Mr. Dearing stifled a sob.

Eric squeezed his eyes shut. “Do you know why someone would be killing people like your daughter, Mr. Dearing?”

“For the power. For their blood.”

Christina hunched across the table, her voice sharp. “Why this coven, Mr. Dearing? Why Los Brujos de Invierno? We heard a rumor it was because they were a force for evil.”

He blew his nose. “It happens, but they could just as well use their power for good or personal gain. We’ve also heard rumors—rumors of lottery winnings and political power. It’s all power, Agent Sandoval—and someone wants it.”

Eric twirled the phone toward him. “Who knew about your daughter’s...ah, legacy?”

“I don’t know. She was an adult. She didn’t live at home. We didn’t know all her friends. She could’ve innocently blabbed it to the wrong person. She wasn’t a practicing witch, but she dabbled.”

They couldn’t get much more out of him, and Eric didn’t have the heart to keep pressing him. The man was breaking apart over the phone. To have a daughter, an only daughter, taken away from you in such a cruel manner would have to be almost too much to bear.

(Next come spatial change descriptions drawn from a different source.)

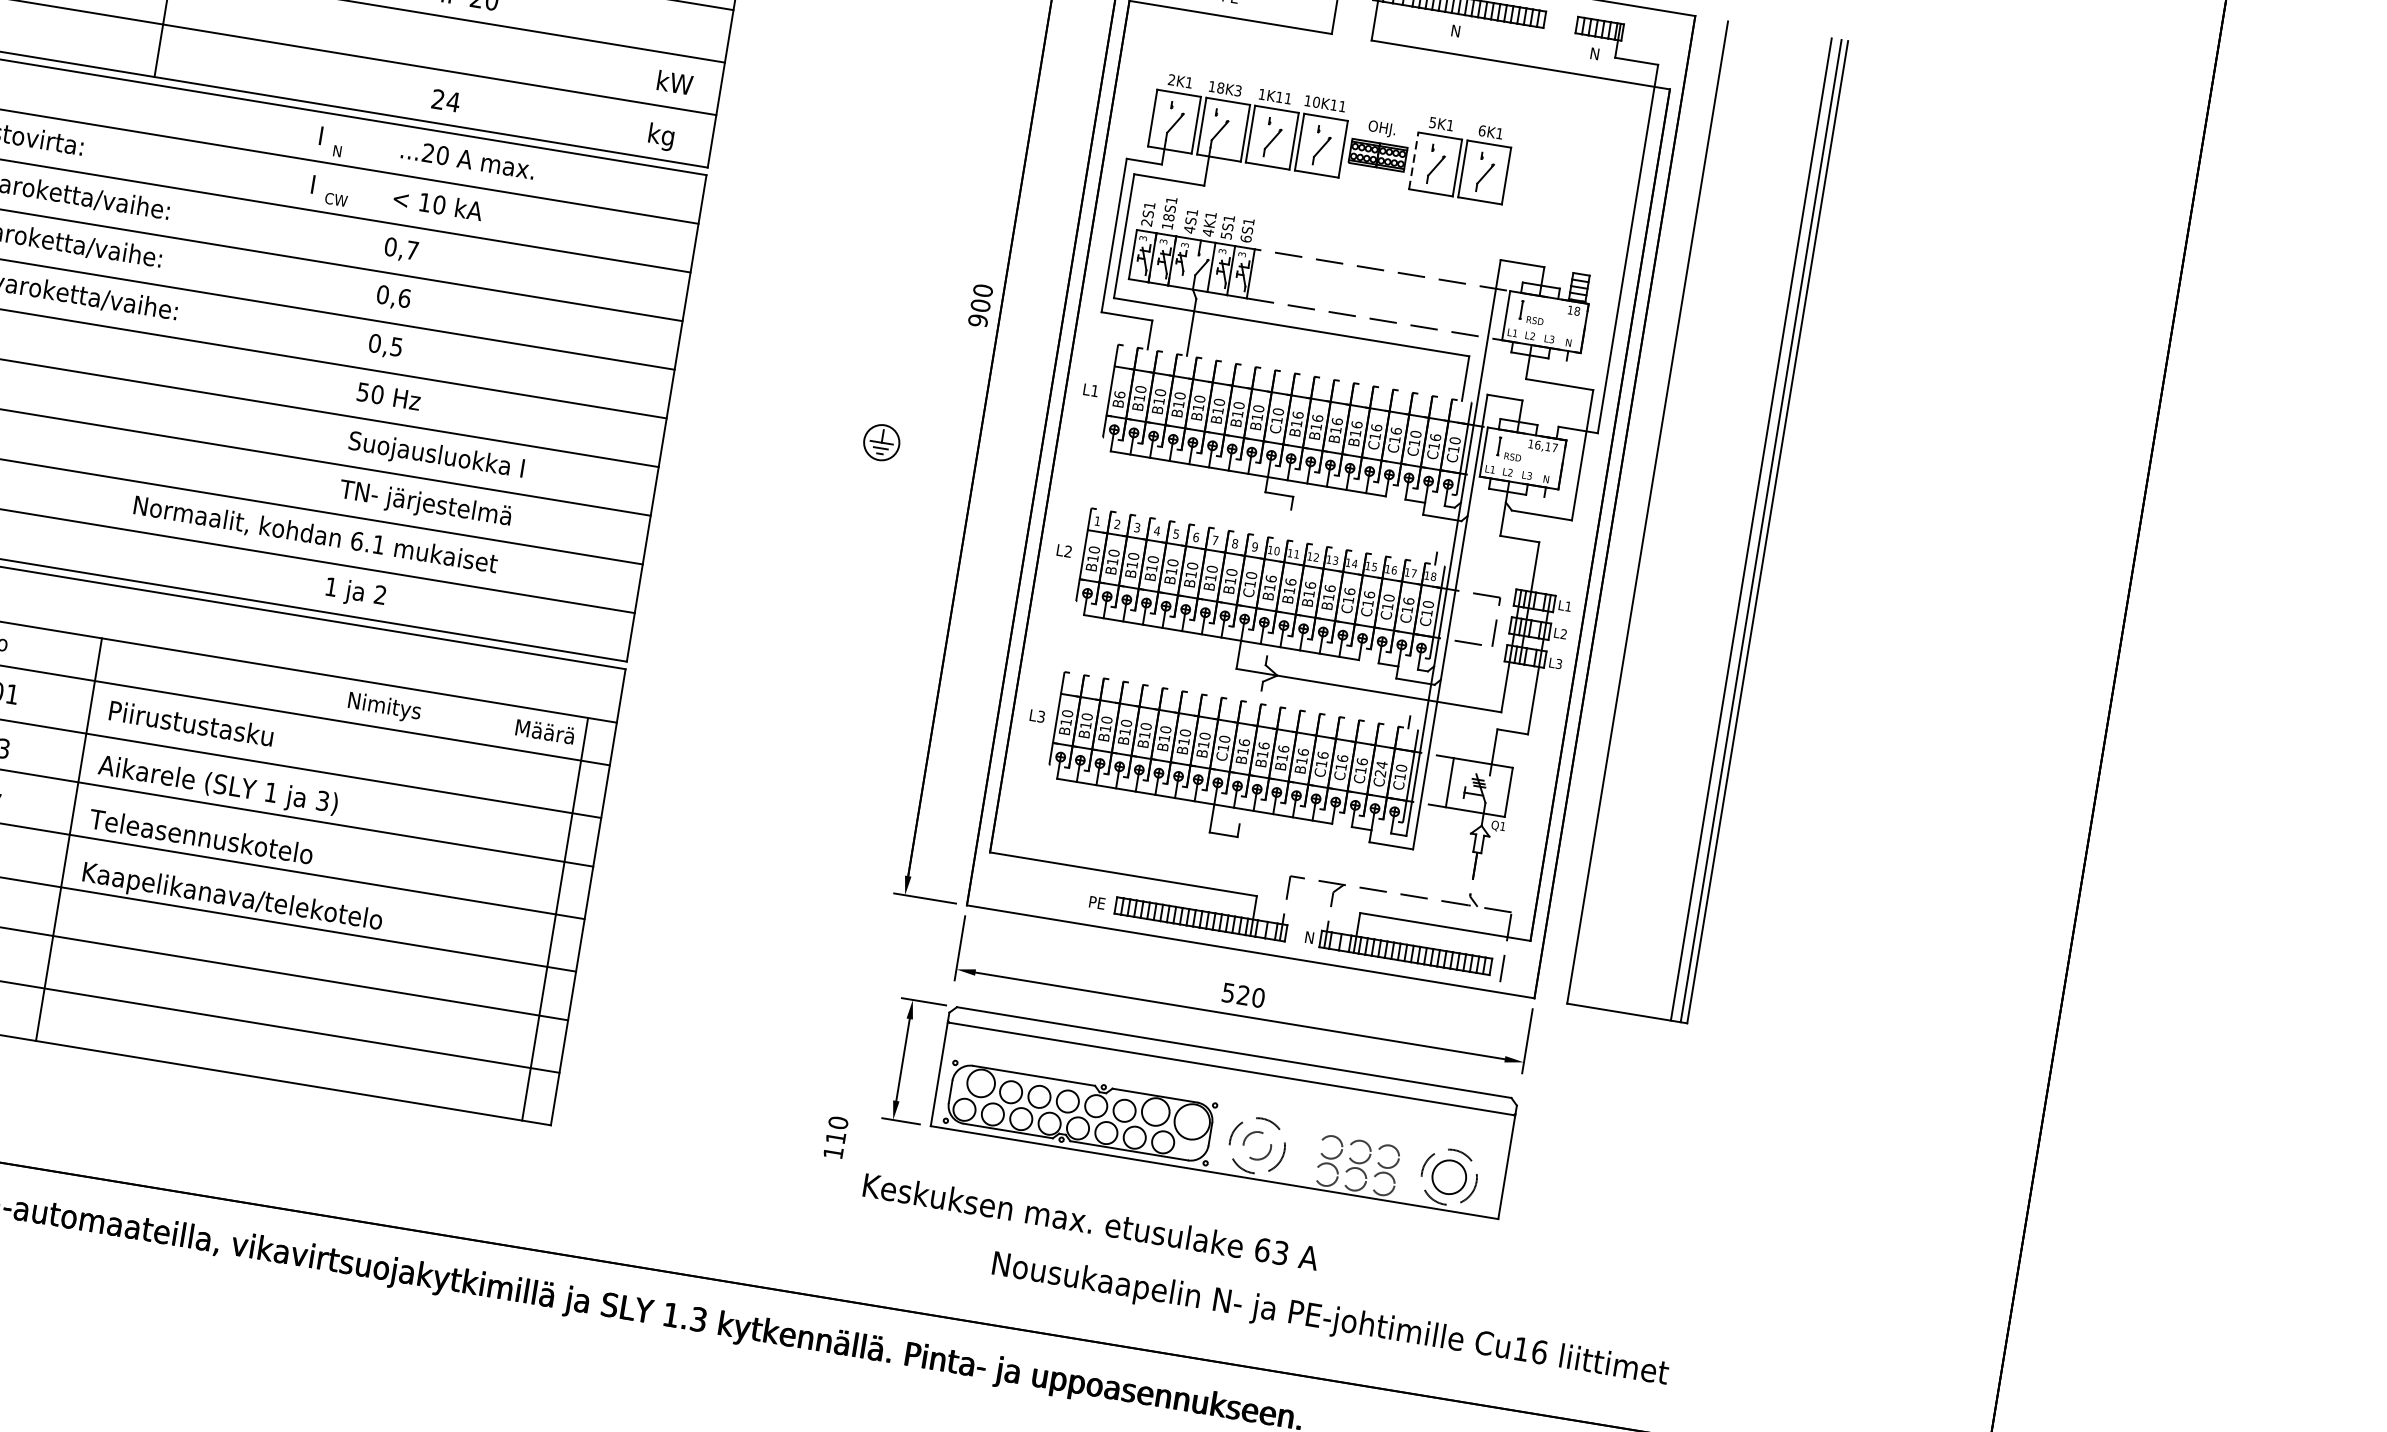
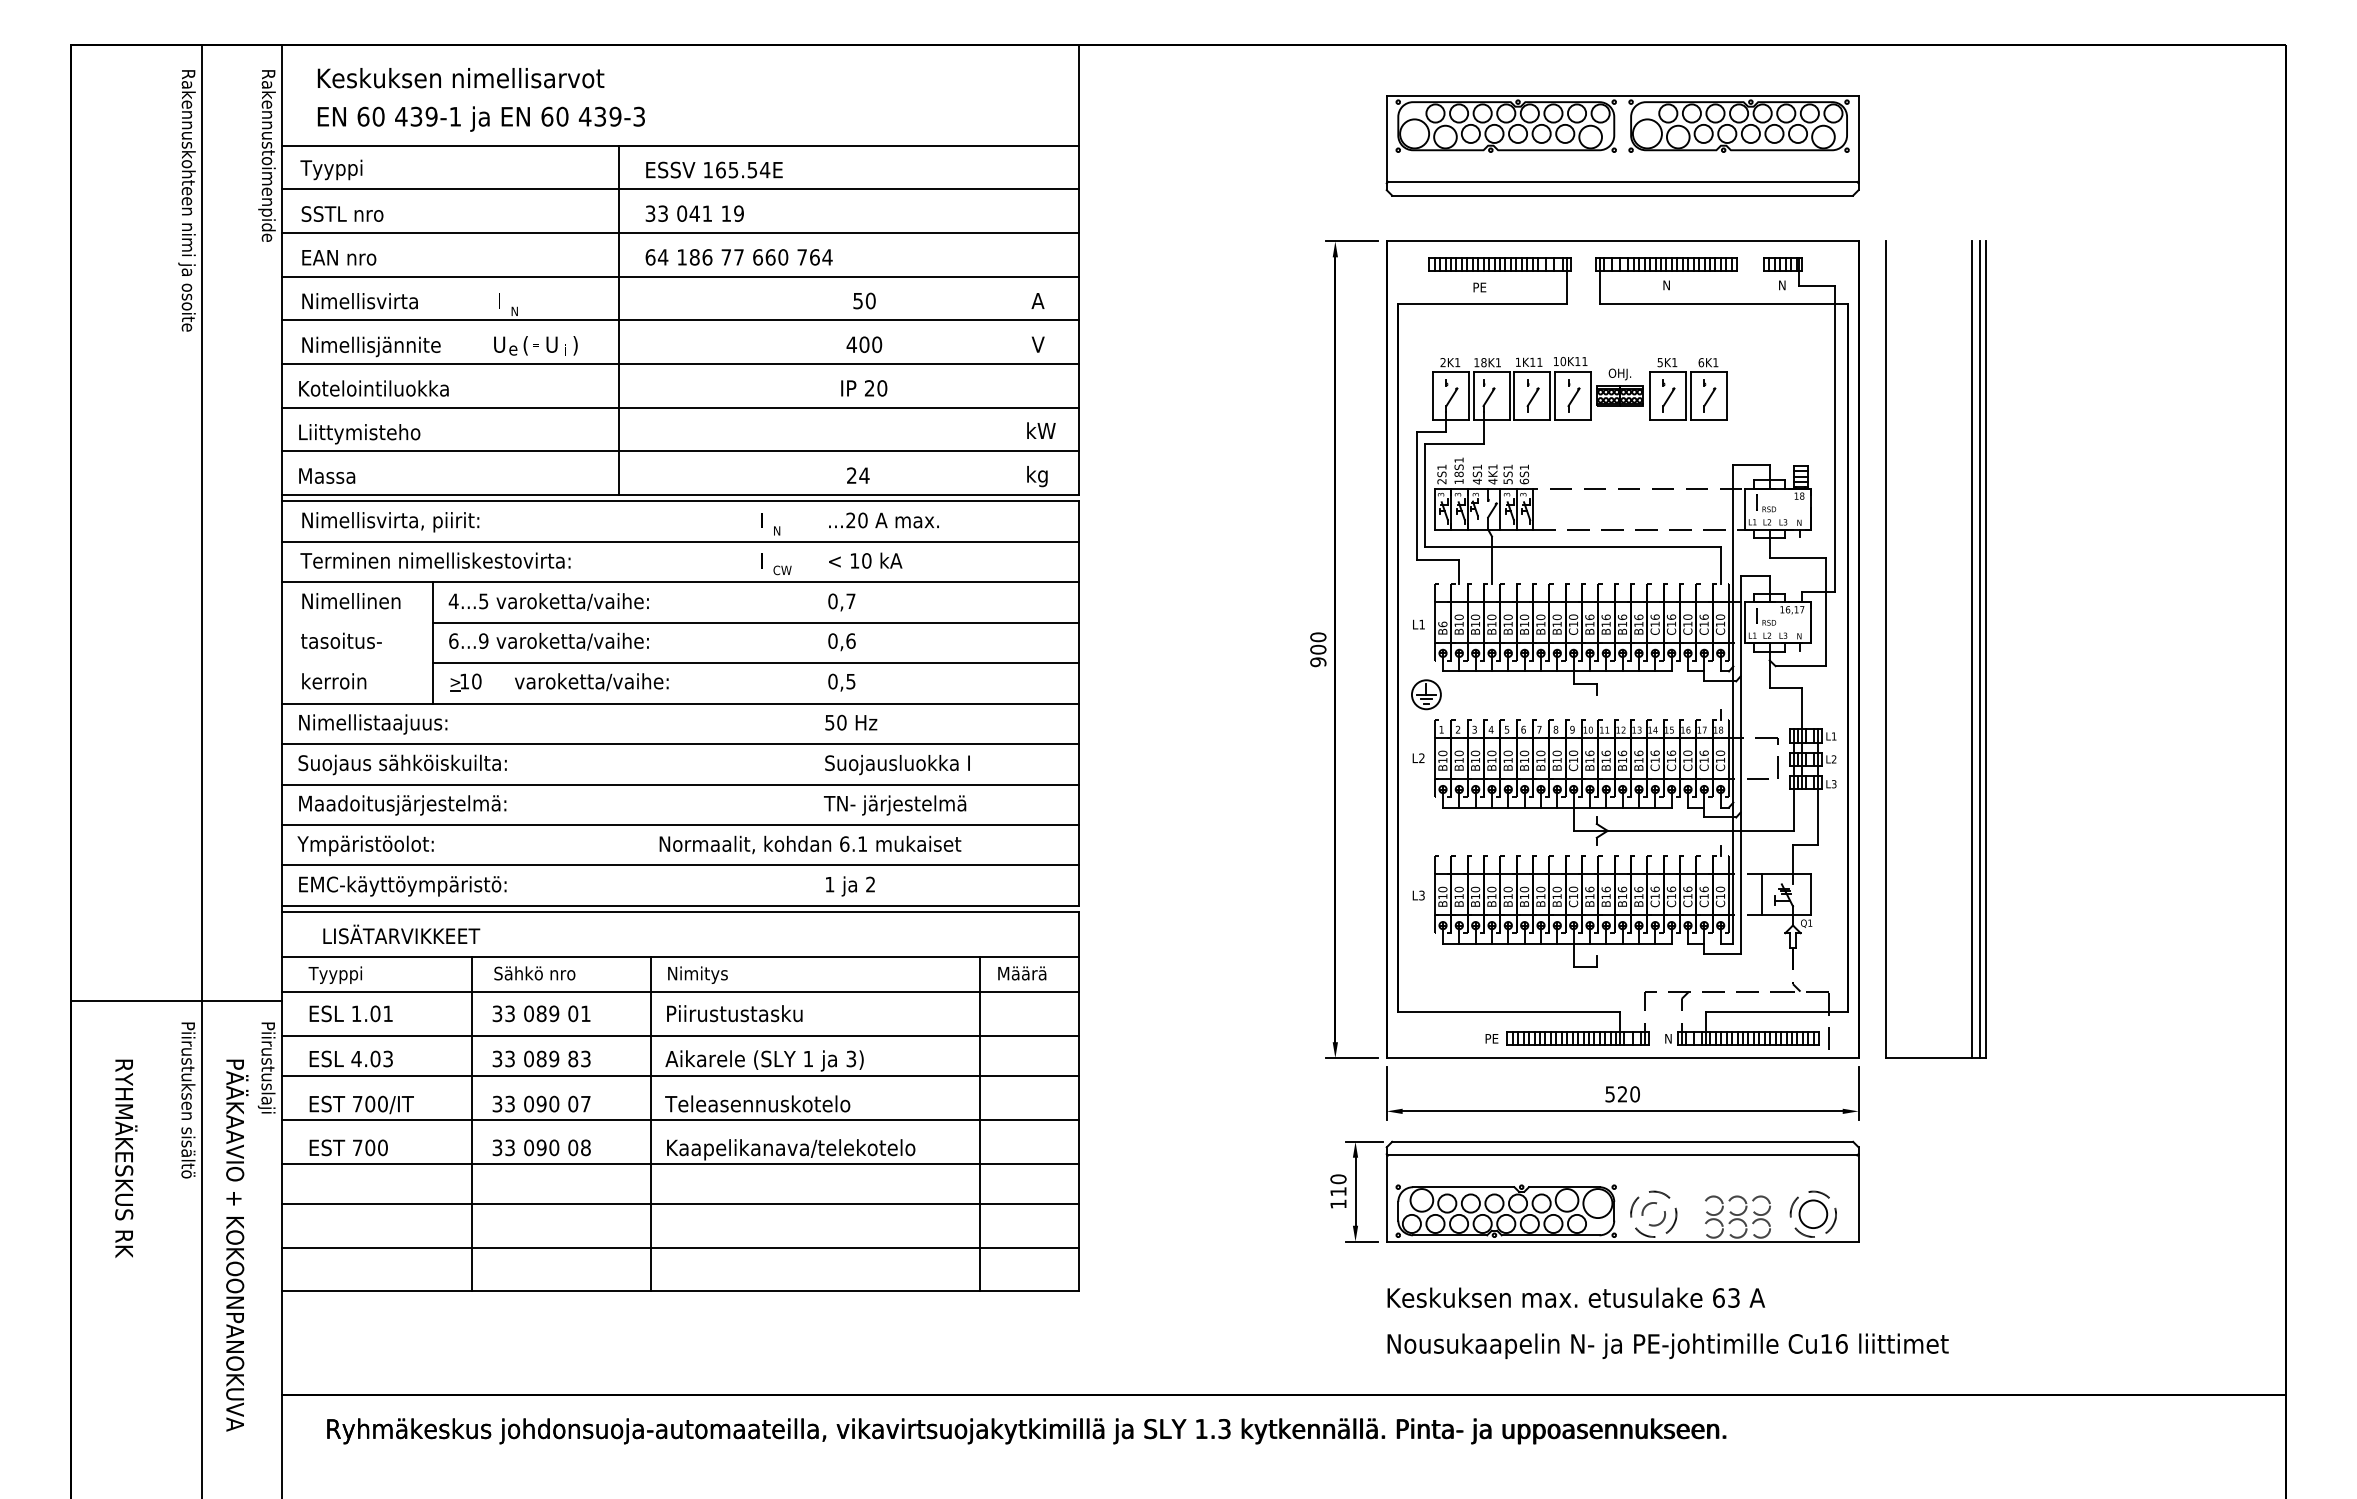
text: (1237, 90) -> (1497, 362), 18K3 -> 18K1
line: (1413, 161) -> (1649, 396), dashed -> solid
text: (980, 305) -> (1318, 649), moved
part: (881, 442) -> (1426, 694), moved
text: (384, 706) -> (697, 974), moved
text: (1380, 768) -> (1703, 892), C24 -> C16
line: (555, 918) -> (980, 1123), moved
text: (835, 1137) -> (1338, 1191), moved
text: (1091, 1221) -> (1576, 1297), moved
text: (1329, 1320) -> (1667, 1346), moved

And now he was a father, the father of a daughter.

When he ended the call, Christina blurted out. “The blood. Do you think he took the blood?”

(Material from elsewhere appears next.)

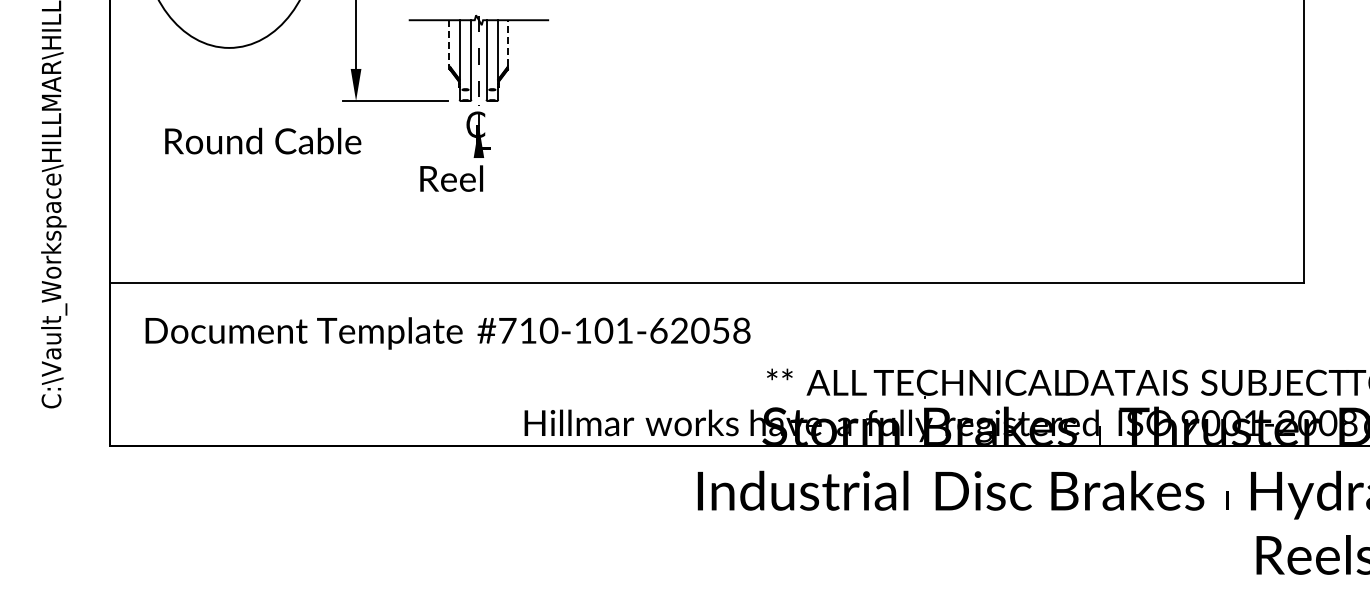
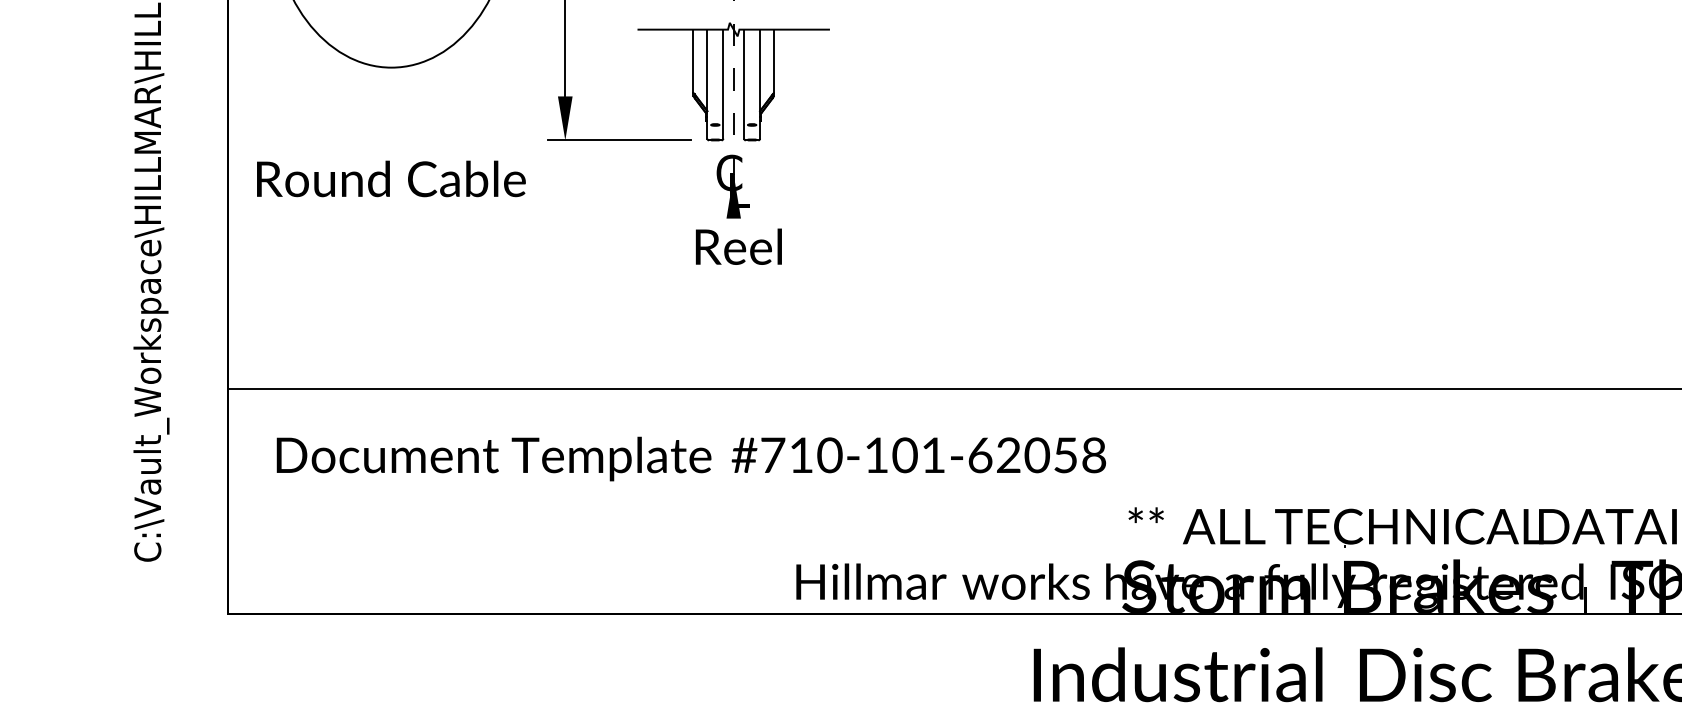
line: (508, 42) -> (774, 60), dashed -> solid
line: (449, 43) -> (693, 61), dashed -> solid
text: (263, 140) -> (391, 178), moved
text: (451, 178) -> (738, 246), moved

He raised his eyes. “Huh?”

“At each crime scene, there was less blood than expected from a severed artery. In most cases, the blood spatter experts on the scene put it down to either the killer walking away drenched in blood or the blood soaking into the dirt or carpet. But I think he took it.”

“Like bottled it?”

“Either that or he,” she wrapped one slender hand around the column of her throat as she said, “drank it.”

“Like a vampire?”

“Like someone who wanted the power in their blood. Think about it. The victims had bruises on their necks. They’d been strangled first and then had their throats slit. He incapacitated them first, and then cut into their jugular to create a spurt of blood—legacy.”